Es war kalt. Zu kalt um einen klaren Gedanken fassen zu können. Mit zittrigen Fingern holte ich mir Handschuhe aus meiner Tasche, in der Hoffnung, sie wären nicht zu dünn, um meinen Händen wenigstens einen Ansatz der normalen Körpertemperatur wiederzugeben. Ich schaute auf die Anzeige, die am Dach des Bahnhofs angebracht war. Noch ganze zehn Minuten voller Kälte und Zittern. Ein alter Mann kam auf mich zu. Er sah traurig aus, aber das spielte in einer so grauen Gegend wie hier genauso wenig eine Rolle, wie die Tatsache, dass das Schulgebäude dringend saniert werden musste. Das Gesamtbild einer so tristen Gegend hätte mich vor weniger als drei Monaten so sehr abgeschreckt, dass ich nicht einmal im Traum darauf gekommen wäre, diese Stadt zu besuchen. Aber man wird in diesen Alltag hineingedrängt, verschoben.

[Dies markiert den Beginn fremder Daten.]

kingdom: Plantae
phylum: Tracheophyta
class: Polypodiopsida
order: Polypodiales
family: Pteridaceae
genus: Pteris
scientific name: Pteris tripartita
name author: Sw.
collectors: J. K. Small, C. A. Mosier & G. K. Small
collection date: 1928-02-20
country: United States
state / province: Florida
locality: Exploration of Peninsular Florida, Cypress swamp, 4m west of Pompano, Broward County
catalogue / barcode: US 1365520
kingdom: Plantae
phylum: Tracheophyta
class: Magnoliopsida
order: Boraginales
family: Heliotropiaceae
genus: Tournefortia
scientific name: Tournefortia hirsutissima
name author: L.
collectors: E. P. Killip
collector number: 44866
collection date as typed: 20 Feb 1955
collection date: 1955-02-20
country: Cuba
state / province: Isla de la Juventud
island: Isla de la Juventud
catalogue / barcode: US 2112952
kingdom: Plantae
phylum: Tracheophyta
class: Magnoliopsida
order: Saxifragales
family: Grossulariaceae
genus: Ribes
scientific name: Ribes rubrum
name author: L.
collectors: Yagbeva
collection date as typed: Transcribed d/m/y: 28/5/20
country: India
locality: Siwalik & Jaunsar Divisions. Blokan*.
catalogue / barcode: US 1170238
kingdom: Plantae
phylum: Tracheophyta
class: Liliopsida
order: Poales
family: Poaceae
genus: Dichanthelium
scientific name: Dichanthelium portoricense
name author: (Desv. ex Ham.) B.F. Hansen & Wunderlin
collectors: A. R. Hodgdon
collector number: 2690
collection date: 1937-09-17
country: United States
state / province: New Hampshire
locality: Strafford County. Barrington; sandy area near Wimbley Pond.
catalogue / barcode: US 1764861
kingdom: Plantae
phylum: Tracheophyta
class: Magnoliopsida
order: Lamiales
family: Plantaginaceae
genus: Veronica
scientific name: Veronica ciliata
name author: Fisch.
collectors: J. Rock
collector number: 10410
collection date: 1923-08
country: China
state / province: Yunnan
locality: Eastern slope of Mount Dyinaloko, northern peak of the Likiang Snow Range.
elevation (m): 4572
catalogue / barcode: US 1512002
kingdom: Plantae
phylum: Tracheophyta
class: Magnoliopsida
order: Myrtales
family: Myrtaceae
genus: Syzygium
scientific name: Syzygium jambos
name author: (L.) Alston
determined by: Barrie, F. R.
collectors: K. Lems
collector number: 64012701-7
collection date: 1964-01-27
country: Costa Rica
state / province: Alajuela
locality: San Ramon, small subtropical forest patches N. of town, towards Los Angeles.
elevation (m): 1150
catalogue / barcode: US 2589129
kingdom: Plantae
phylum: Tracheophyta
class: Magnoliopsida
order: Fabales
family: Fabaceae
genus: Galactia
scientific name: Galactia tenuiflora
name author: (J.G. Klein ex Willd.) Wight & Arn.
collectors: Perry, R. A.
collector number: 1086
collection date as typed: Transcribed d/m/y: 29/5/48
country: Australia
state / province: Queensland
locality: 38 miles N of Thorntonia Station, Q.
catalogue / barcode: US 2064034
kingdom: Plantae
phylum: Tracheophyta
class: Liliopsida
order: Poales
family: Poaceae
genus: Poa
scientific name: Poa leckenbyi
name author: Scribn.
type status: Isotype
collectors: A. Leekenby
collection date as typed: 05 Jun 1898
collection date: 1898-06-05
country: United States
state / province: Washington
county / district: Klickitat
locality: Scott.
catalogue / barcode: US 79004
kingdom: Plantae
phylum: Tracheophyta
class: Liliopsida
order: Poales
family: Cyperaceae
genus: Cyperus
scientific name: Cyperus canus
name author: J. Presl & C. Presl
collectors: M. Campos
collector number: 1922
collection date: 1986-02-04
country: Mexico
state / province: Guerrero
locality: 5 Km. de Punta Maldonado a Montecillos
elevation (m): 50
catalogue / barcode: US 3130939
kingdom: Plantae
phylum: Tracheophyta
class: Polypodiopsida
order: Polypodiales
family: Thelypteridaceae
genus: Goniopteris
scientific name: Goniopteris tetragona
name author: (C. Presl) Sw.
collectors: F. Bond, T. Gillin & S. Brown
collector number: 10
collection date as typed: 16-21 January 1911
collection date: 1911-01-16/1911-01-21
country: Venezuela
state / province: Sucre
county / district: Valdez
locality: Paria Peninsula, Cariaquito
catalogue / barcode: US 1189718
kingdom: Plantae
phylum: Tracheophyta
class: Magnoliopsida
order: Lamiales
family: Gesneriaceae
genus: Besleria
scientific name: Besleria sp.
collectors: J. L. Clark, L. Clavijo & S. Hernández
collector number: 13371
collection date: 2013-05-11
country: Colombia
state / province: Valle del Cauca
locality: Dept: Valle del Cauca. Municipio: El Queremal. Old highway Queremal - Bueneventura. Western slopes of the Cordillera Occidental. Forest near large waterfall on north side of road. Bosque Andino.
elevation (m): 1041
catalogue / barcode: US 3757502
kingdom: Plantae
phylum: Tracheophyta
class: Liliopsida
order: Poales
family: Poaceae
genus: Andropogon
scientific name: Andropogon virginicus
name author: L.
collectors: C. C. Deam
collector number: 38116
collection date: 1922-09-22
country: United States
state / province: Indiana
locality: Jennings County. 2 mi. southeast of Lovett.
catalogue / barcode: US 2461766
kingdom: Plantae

Die flackernden Laternen an der Straße vor dem Bahnhof warfen beunruhigende Schatten auf die vorbeifahrenden Autos.
Als die Bahn endlich kam, stieg ich voller Dankbarkeit ein. Die Wärme und das endlich wieder normale Licht ließen es zu, einmal tief und entspannt durch zu atmen. Die Türen schlossen sich mit dem mir so unheimlich vertrauten Geräusch und der Zug setzte sich in Bewegung. Ein junger Mann, der sich auf den Sitz neben mich gesetzt hatte, lächelte mich freundlich an und nahm sich seinen Rucksack vor. Er kramte eine Zeitung heraus und hielt sie mir vor die Nase. Ich nahm sie und las den ersten Artikel. Was ich sah, schockierte mich ab der ersten Sekunde: "Jugendliche verprügeln Grundschüler!" Ich frage mich wirklich immer wieder wieso Menschen so kalt und böse sein können.
Wieder aufgewärmt und erfüllt von einem mulmigen Gefühl, stieg ich aus der Bahn. Ich gab dem Mann seine Zeitung zurück und bedankte mich noch einmal. Der kalte Bahnhof war nun gefüllt von Menschen. Wie sich alles in ein paar Minuten ändern kann, von Ort zu Ort. Es wird mich immer faszinieren.